Saturday, August 8, 2009

Housing First for BC’s Impoverished Children and Families

Housing First for BC’s Impoverished Children and Families
BC Association of Social Workers

“A ‘place of your own’ is crucial to every family feeling protected and secure, and provides shelter, safety, privacy, an identity and a place to care for each other.”

Mary-Ellen Turpel-Lafond, Representative for Children & Youth
The Representative’s latest report highlights the pressures that marginalized and vulnerable families face in their struggle to find affordable housing to care for their children. She states, “whenever the government or its agents step into the lives of families, they must do so for the right reasons and with the right tools.”

This report details
the traumatic removal of an infant from his young parents, his placement into multiple foster homes within a short span of time and reports on the tragic consequences of a multi-directional systemic meltdown and a lack of supports, resources and anti-poverty measures that would have supported the child to remain where he belonged - with his family as a healthy, nurtured and valued member of his community.

The BCASW supports the Representative’s key findings and recommendations and urges MCFD to move quickly towards action and implementation.

A reactive, crisis-driven child welfare and social service system that defaults to removing children from vulnerable families rather than working together to find creative solutions to poverty, social exclusion and marginalization creates more problems, tragedy and poorer outcomes.

Investment in human and social infrastructure and capital is the most enlightened way forward at this precarious time in BC’s child welfare and social service systems. Children in the care of MCFD have a right to be treated with the highest duty of care that a society can offer its most vulnerable and fragile citizens. The government of British Columbia must improve its commitment to the safety, protection and enhancement of the lives of all of BC’s children. Their lives and well-being depend on it.


Tracey Young, MSW, RSW
Chair ~ Child Welfare & Family Committee
BC Association of Social Workers



Housing, Help and Hope: A Better Path for Struggling Families.

Representative for Children and Youth

A struggling young family needed short-term housing assistance so their baby could be safe, but instead the child was taken into government care. A Representative for Children and Youth investigation into a First Nations baby’s critical injury finds that many of the systemic factors that played a major role in the infant’s removal from his parents still exist today.

Three Part Series by Paul Willcocks
Victoria Times Colonist & Paying Attention:

A little boy, failed by the system and forgotten by the rest of us

August 3rd 2009

The representative for Children and Youth set out his story — how he went from a healthy baby boy to a three-year-old who had suffered devastating injuries that left him with cerebral palsy. He’s blind in one eye, can’t walk yet and faces a life of struggle.
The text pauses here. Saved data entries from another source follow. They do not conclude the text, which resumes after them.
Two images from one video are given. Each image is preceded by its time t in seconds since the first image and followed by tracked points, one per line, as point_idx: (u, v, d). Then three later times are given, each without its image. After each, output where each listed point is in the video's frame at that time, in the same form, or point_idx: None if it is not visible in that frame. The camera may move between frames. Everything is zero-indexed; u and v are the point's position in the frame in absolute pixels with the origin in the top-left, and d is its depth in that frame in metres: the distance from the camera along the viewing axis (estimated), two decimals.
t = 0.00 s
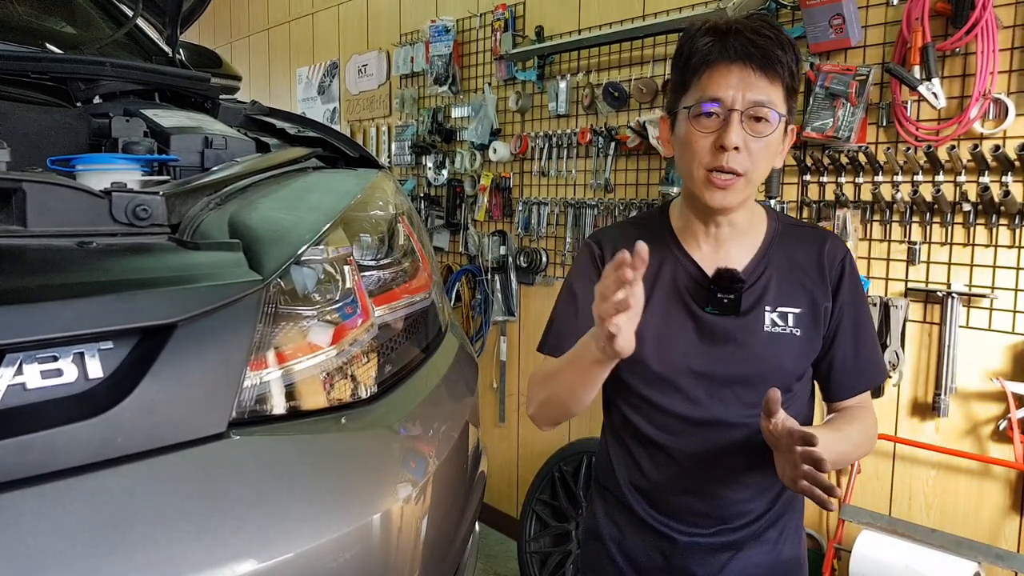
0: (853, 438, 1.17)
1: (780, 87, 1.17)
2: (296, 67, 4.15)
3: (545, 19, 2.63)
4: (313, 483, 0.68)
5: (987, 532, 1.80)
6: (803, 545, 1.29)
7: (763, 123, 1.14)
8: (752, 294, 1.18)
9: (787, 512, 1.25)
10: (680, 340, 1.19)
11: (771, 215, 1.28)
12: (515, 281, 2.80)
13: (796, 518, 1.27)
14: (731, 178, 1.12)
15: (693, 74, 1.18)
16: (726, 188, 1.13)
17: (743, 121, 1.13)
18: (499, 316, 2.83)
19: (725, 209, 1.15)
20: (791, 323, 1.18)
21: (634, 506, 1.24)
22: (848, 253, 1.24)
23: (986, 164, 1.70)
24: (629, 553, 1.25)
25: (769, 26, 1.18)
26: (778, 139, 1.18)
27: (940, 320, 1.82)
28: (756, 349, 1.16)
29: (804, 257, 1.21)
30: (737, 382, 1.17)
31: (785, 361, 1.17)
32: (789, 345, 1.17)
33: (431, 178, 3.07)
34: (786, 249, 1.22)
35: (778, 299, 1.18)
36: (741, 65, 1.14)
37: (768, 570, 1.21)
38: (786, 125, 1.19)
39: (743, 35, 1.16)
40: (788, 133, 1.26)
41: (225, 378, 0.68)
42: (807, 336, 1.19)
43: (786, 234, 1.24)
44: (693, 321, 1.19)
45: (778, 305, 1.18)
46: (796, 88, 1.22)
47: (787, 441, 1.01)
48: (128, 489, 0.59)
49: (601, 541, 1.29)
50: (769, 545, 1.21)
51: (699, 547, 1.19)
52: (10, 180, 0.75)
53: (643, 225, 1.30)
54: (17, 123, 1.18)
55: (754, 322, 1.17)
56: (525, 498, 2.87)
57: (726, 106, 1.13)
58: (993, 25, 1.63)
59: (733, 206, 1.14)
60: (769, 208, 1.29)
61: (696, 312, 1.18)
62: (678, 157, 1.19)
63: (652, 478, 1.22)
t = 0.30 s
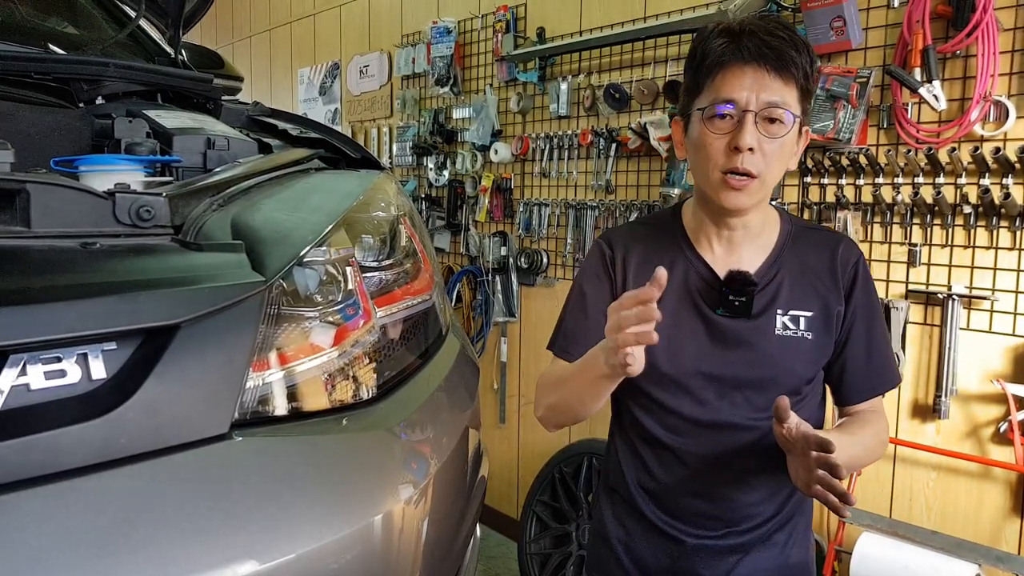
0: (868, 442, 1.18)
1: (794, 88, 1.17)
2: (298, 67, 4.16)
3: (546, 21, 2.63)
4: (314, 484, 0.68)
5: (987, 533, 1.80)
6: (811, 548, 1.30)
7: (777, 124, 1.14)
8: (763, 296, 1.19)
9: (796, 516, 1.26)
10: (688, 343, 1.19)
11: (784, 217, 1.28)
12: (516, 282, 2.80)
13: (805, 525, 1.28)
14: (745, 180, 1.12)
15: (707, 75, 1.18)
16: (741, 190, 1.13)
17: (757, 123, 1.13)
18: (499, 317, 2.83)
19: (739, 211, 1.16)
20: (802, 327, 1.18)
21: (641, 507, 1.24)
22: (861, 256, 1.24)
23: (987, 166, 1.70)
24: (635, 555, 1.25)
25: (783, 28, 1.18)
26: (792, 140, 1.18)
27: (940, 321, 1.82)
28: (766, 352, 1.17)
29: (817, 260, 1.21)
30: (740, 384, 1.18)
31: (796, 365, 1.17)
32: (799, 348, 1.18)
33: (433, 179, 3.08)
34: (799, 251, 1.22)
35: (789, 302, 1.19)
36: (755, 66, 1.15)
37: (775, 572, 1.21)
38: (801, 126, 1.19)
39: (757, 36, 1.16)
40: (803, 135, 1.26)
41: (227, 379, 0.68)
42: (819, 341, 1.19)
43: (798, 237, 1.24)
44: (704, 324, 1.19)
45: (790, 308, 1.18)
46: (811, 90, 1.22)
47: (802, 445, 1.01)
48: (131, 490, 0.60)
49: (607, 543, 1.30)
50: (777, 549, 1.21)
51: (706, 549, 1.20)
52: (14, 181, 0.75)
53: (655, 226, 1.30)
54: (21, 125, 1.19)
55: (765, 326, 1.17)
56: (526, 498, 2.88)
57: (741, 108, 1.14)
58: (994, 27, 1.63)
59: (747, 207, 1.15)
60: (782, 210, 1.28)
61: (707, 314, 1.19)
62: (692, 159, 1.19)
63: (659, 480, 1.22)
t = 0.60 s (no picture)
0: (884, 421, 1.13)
1: (781, 81, 1.17)
2: (296, 72, 4.16)
3: (543, 24, 2.63)
4: (310, 490, 0.68)
5: (988, 534, 1.79)
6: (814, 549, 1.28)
7: (765, 113, 1.13)
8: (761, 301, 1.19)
9: (798, 518, 1.23)
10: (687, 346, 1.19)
11: (784, 216, 1.26)
12: (515, 285, 2.80)
13: (808, 523, 1.25)
14: (735, 168, 1.11)
15: (693, 71, 1.19)
16: (733, 179, 1.11)
17: (744, 112, 1.13)
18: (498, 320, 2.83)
19: (732, 203, 1.13)
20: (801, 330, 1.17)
21: (642, 509, 1.24)
22: (864, 251, 1.19)
23: (984, 166, 1.70)
24: (638, 556, 1.25)
25: (766, 28, 1.19)
26: (783, 133, 1.17)
27: (939, 322, 1.82)
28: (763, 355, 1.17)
29: (812, 257, 1.19)
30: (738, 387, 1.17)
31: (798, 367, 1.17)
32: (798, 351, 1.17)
33: (431, 183, 3.08)
34: (795, 249, 1.20)
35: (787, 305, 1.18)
36: (739, 57, 1.15)
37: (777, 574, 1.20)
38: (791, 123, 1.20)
39: (739, 32, 1.17)
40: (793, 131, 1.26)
41: (223, 385, 0.68)
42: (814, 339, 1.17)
43: (796, 237, 1.21)
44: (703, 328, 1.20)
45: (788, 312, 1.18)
46: (798, 87, 1.22)
47: (789, 340, 0.99)
48: (127, 497, 0.60)
49: (611, 545, 1.30)
50: (778, 551, 1.19)
51: (708, 551, 1.19)
52: (9, 189, 0.75)
53: (654, 228, 1.30)
54: (20, 132, 1.19)
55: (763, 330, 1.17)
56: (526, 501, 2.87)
57: (727, 100, 1.13)
58: (991, 28, 1.63)
59: (743, 197, 1.12)
60: (782, 210, 1.26)
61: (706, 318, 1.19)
62: (681, 156, 1.18)
63: (663, 484, 1.22)
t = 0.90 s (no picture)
0: (875, 414, 1.11)
1: (762, 84, 1.16)
2: (296, 73, 4.16)
3: (543, 25, 2.63)
4: (310, 491, 0.68)
5: (988, 535, 1.79)
6: (811, 548, 1.28)
7: (748, 119, 1.13)
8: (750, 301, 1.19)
9: (795, 516, 1.23)
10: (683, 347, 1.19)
11: (772, 216, 1.26)
12: (515, 286, 2.80)
13: (804, 521, 1.25)
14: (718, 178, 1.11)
15: (674, 78, 1.18)
16: (717, 190, 1.12)
17: (728, 119, 1.12)
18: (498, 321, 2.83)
19: (718, 212, 1.14)
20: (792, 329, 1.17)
21: (637, 512, 1.24)
22: (851, 247, 1.19)
23: (984, 167, 1.70)
24: (635, 557, 1.25)
25: (746, 28, 1.18)
26: (766, 136, 1.16)
27: (939, 323, 1.82)
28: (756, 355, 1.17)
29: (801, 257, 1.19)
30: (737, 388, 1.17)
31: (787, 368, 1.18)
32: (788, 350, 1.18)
33: (431, 184, 3.08)
34: (784, 250, 1.20)
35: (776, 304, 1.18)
36: (721, 64, 1.15)
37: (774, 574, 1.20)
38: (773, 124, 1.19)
39: (720, 36, 1.16)
40: (778, 130, 1.26)
41: (222, 387, 0.68)
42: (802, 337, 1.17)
43: (785, 237, 1.22)
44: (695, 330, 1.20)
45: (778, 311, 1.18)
46: (780, 85, 1.21)
47: (770, 318, 0.95)
48: (126, 499, 0.60)
49: (608, 546, 1.29)
50: (776, 549, 1.20)
51: (706, 552, 1.19)
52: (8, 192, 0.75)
53: (644, 231, 1.30)
54: (20, 133, 1.20)
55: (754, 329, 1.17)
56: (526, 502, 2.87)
57: (710, 107, 1.13)
58: (991, 28, 1.63)
59: (727, 207, 1.13)
60: (771, 209, 1.26)
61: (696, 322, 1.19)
62: (666, 165, 1.18)
63: (661, 485, 1.22)
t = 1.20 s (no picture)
0: (861, 411, 1.12)
1: (753, 86, 1.17)
2: (298, 75, 4.17)
3: (545, 26, 2.64)
4: (313, 491, 0.69)
5: (997, 538, 1.79)
6: (805, 548, 1.28)
7: (739, 121, 1.14)
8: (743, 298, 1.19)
9: (788, 514, 1.24)
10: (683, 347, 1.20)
11: (764, 214, 1.26)
12: (518, 287, 2.80)
13: (798, 520, 1.26)
14: (710, 179, 1.11)
15: (666, 80, 1.19)
16: (709, 189, 1.12)
17: (719, 122, 1.13)
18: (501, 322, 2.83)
19: (709, 212, 1.14)
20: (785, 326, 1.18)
21: (631, 513, 1.24)
22: (840, 244, 1.20)
23: (991, 166, 1.69)
24: (630, 558, 1.25)
25: (736, 30, 1.19)
26: (757, 136, 1.17)
27: (945, 323, 1.82)
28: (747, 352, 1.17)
29: (793, 255, 1.19)
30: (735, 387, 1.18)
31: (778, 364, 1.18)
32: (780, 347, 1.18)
33: (433, 185, 3.09)
34: (775, 248, 1.20)
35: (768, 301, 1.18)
36: (711, 67, 1.15)
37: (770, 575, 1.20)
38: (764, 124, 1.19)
39: (710, 39, 1.17)
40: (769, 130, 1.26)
41: (228, 387, 0.69)
42: (794, 333, 1.17)
43: (776, 235, 1.22)
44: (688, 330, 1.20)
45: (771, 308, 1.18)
46: (770, 85, 1.21)
47: (753, 317, 0.95)
48: (130, 499, 0.60)
49: (603, 547, 1.30)
50: (770, 547, 1.20)
51: (702, 552, 1.19)
52: (15, 194, 0.76)
53: (636, 230, 1.30)
54: (25, 137, 1.20)
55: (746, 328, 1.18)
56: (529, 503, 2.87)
57: (701, 109, 1.13)
58: (996, 25, 1.64)
59: (718, 207, 1.13)
60: (762, 208, 1.27)
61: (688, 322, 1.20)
62: (658, 166, 1.19)
63: (656, 486, 1.22)
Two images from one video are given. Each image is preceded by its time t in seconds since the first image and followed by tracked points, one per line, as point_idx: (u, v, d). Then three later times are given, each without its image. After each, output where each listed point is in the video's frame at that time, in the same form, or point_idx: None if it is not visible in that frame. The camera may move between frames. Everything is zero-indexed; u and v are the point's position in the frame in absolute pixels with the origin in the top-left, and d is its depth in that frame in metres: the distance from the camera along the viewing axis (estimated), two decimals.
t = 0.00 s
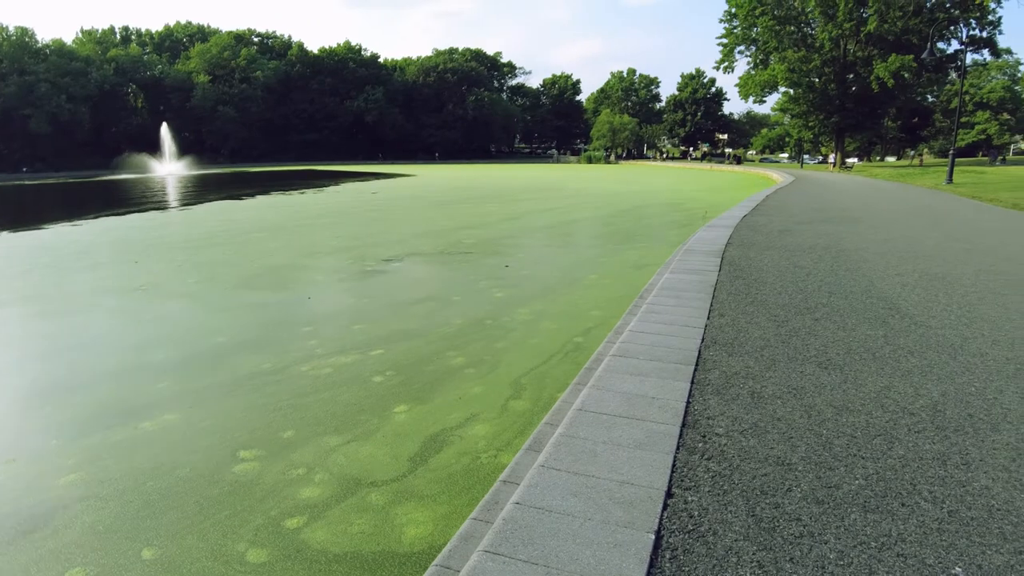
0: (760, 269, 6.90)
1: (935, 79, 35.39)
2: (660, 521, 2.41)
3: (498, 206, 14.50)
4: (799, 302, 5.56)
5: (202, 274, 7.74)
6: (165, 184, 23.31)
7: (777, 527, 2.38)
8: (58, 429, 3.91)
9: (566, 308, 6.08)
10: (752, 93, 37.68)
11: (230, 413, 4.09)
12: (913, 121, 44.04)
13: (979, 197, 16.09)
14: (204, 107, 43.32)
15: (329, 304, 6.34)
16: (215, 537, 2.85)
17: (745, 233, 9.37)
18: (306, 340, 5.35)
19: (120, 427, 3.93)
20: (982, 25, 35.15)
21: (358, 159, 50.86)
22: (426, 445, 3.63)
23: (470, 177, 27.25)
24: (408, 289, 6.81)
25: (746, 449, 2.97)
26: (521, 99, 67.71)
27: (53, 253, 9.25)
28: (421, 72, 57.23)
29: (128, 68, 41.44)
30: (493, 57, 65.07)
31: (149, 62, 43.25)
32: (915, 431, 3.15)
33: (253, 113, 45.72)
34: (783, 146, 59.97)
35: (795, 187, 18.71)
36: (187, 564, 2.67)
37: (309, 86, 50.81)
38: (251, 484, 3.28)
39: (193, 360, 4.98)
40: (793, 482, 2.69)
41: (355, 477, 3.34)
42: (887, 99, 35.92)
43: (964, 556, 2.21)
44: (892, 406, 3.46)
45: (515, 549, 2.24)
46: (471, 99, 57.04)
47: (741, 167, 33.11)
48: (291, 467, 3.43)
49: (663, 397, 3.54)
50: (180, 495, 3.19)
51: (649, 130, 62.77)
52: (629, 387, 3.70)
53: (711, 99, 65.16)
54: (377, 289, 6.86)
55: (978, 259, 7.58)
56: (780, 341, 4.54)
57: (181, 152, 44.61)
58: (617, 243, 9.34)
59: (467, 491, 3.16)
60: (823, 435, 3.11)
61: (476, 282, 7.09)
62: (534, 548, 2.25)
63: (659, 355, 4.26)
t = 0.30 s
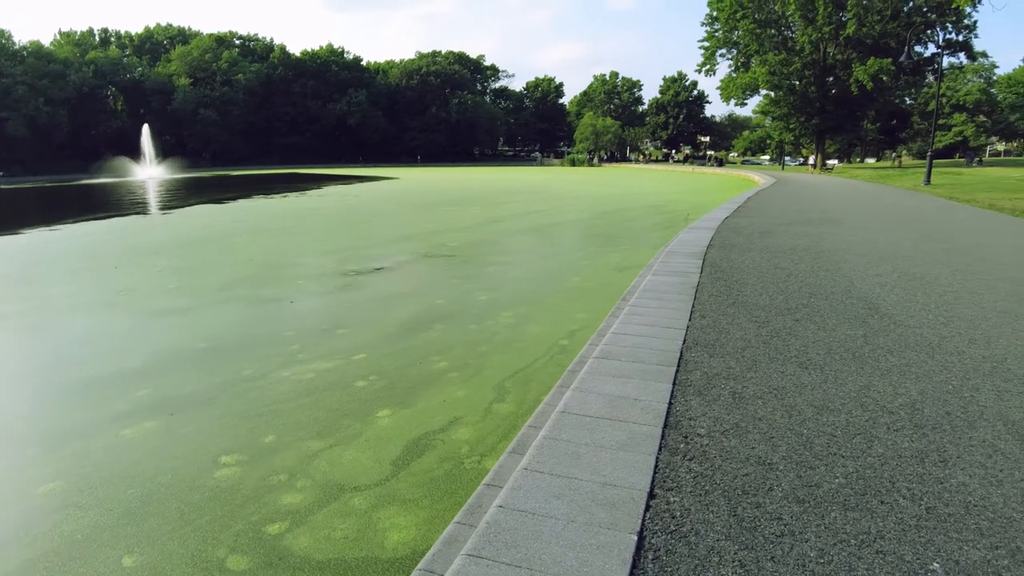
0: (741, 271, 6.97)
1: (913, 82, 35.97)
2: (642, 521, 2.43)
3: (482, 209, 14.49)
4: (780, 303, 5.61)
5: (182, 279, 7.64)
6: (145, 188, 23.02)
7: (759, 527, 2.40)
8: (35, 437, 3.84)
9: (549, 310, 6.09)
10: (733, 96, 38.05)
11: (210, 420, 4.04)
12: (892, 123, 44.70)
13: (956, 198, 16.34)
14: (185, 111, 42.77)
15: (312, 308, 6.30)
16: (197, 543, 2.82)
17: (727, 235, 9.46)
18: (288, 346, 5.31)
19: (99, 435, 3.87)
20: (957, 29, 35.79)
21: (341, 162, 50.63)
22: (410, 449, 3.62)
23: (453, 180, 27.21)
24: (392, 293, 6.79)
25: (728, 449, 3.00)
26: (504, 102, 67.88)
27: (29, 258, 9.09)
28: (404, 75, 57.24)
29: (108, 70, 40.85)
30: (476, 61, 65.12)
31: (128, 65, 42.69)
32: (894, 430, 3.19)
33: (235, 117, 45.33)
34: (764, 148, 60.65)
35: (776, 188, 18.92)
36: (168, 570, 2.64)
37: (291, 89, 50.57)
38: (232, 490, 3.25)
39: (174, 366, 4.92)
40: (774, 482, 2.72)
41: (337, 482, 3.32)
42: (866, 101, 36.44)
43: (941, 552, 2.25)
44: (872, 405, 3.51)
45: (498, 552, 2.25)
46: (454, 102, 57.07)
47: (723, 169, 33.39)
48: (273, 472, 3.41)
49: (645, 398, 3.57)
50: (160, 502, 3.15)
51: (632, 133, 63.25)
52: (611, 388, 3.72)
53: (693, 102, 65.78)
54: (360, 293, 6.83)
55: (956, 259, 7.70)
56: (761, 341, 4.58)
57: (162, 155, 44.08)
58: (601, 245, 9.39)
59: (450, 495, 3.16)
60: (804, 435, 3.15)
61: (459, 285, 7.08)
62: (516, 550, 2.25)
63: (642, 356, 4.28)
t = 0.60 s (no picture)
0: (724, 272, 7.03)
1: (892, 85, 36.53)
2: (626, 522, 2.44)
3: (467, 211, 14.48)
4: (762, 304, 5.67)
5: (164, 283, 7.56)
6: (125, 192, 22.73)
7: (742, 526, 2.42)
8: (12, 447, 3.77)
9: (535, 313, 6.09)
10: (716, 98, 38.38)
11: (192, 426, 4.00)
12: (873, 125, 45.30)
13: (935, 199, 16.61)
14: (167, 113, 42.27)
15: (296, 312, 6.27)
16: (179, 551, 2.79)
17: (710, 236, 9.55)
18: (271, 350, 5.26)
19: (78, 443, 3.81)
20: (935, 33, 36.35)
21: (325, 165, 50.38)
22: (395, 454, 3.60)
23: (438, 182, 27.20)
24: (376, 296, 6.76)
25: (710, 450, 3.02)
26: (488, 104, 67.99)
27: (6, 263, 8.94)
28: (388, 77, 57.25)
29: (87, 72, 40.27)
30: (460, 63, 65.12)
31: (109, 67, 42.17)
32: (874, 428, 3.24)
33: (217, 119, 44.95)
34: (746, 151, 61.32)
35: (758, 190, 19.13)
36: None
37: (274, 91, 50.29)
38: (215, 497, 3.22)
39: (155, 372, 4.86)
40: (757, 481, 2.74)
41: (322, 488, 3.30)
42: (847, 104, 36.87)
43: (921, 548, 2.29)
44: (853, 404, 3.55)
45: (483, 555, 2.25)
46: (439, 104, 57.08)
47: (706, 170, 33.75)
48: (257, 479, 3.38)
49: (628, 399, 3.59)
50: (141, 510, 3.11)
51: (616, 135, 63.65)
52: (595, 390, 3.73)
53: (676, 104, 66.36)
54: (345, 297, 6.80)
55: (936, 259, 7.80)
56: (743, 342, 4.63)
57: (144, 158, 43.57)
58: (585, 247, 9.44)
59: (436, 498, 3.15)
60: (786, 434, 3.18)
61: (445, 287, 7.08)
62: (502, 553, 2.26)
63: (626, 357, 4.30)
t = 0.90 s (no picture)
0: (708, 273, 7.08)
1: (874, 87, 36.97)
2: (611, 524, 2.45)
3: (453, 213, 14.47)
4: (746, 304, 5.72)
5: (147, 287, 7.49)
6: (106, 195, 22.47)
7: (725, 526, 2.44)
8: None
9: (520, 315, 6.11)
10: (700, 100, 38.68)
11: (174, 432, 3.96)
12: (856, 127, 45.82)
13: (915, 199, 16.85)
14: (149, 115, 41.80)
15: (279, 315, 6.23)
16: (163, 560, 2.76)
17: (694, 237, 9.61)
18: (254, 354, 5.22)
19: (56, 451, 3.75)
20: (916, 36, 36.86)
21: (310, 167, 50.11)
22: (381, 458, 3.59)
23: (424, 184, 27.18)
24: (360, 299, 6.73)
25: (694, 450, 3.04)
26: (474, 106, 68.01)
27: None
28: (373, 79, 57.25)
29: (69, 74, 39.71)
30: (445, 65, 65.07)
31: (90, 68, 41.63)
32: (856, 427, 3.28)
33: (201, 121, 44.55)
34: (731, 152, 61.85)
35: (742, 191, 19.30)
36: None
37: (258, 93, 50.05)
38: (199, 504, 3.19)
39: (136, 377, 4.81)
40: (740, 481, 2.77)
41: (307, 493, 3.28)
42: (830, 105, 37.23)
43: (903, 546, 2.32)
44: (836, 403, 3.59)
45: (467, 558, 2.25)
46: (424, 106, 57.05)
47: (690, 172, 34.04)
48: (241, 486, 3.35)
49: (613, 401, 3.60)
50: (123, 519, 3.07)
51: (602, 138, 63.97)
52: (580, 392, 3.74)
53: (661, 107, 66.86)
54: (329, 300, 6.77)
55: (918, 259, 7.90)
56: (727, 343, 4.66)
57: (126, 161, 43.06)
58: (571, 249, 9.46)
59: (422, 502, 3.15)
60: (769, 434, 3.21)
61: (430, 290, 7.07)
62: (486, 556, 2.26)
63: (610, 359, 4.32)
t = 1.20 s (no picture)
0: (694, 274, 7.11)
1: (858, 89, 37.37)
2: (598, 524, 2.46)
3: (440, 215, 14.45)
4: (731, 305, 5.76)
5: (132, 290, 7.42)
6: (89, 197, 22.22)
7: (712, 525, 2.45)
8: None
9: (507, 316, 6.10)
10: (686, 102, 38.90)
11: (160, 437, 3.92)
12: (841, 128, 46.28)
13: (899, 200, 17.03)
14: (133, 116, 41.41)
15: (266, 318, 6.20)
16: (146, 567, 2.72)
17: (680, 238, 9.67)
18: (240, 358, 5.18)
19: (39, 456, 3.71)
20: (899, 38, 37.31)
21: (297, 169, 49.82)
22: (368, 461, 3.57)
23: (411, 185, 27.14)
24: (347, 301, 6.70)
25: (681, 450, 3.05)
26: (461, 108, 68.01)
27: None
28: (359, 81, 57.11)
29: (51, 75, 39.20)
30: (432, 66, 64.99)
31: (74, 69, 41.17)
32: (841, 426, 3.31)
33: (186, 123, 44.18)
34: (717, 154, 62.29)
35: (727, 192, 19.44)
36: None
37: (244, 95, 49.76)
38: (184, 510, 3.15)
39: (120, 381, 4.76)
40: (726, 480, 2.79)
41: (295, 497, 3.26)
42: (815, 107, 37.57)
43: (888, 543, 2.35)
44: (821, 402, 3.62)
45: (455, 560, 2.24)
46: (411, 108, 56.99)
47: (677, 173, 34.25)
48: (228, 491, 3.32)
49: (600, 401, 3.61)
50: (107, 526, 3.03)
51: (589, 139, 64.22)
52: (567, 393, 3.74)
53: (647, 108, 67.27)
54: (316, 302, 6.73)
55: (901, 259, 7.98)
56: (713, 343, 4.69)
57: (110, 163, 42.58)
58: (558, 250, 9.49)
59: (410, 505, 3.14)
60: (755, 434, 3.23)
61: (418, 291, 7.06)
62: (473, 557, 2.26)
63: (598, 360, 4.33)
It’s worth pausing to think about this. The baby was barely five months old and had been with his parents and in three different foster homes. All good intentions aside, as a parent or grandparent, how do you think a child you loved would handle those changes? How long would he cry for a missing blanket or a person he had come to associate with comfort?

A child taken away because his parents were poor

August 4th, 2009

The result, the representative found, is that children are taken from their parents because they are poor. "This places the basic human rights of children in jeopardy and tears families apart in tragic way, especially aboriginal families trying to recover and rebuild," the report found.

System just wasn't set up to help this baby

This is not an isolated case, the report suggests. It notes two ministry internal audits found 50 to 84 per cent compliance with its standards in the region where the boy lived while in care. The B.C. Association of Social Workers - representing frontline workers - said the report documents "the tragic consequences of a multi-directional systemic meltdown and a lack of supports, resources and anti-poverty measures."

And considering that this baby was taken from his parents and sent through a series of foster homes because his family was poor, it's notable that B.C. has had the highest rate of child poverty in Canada for the past six years. This baby boy's rough life, sadly, wasn't an aberration.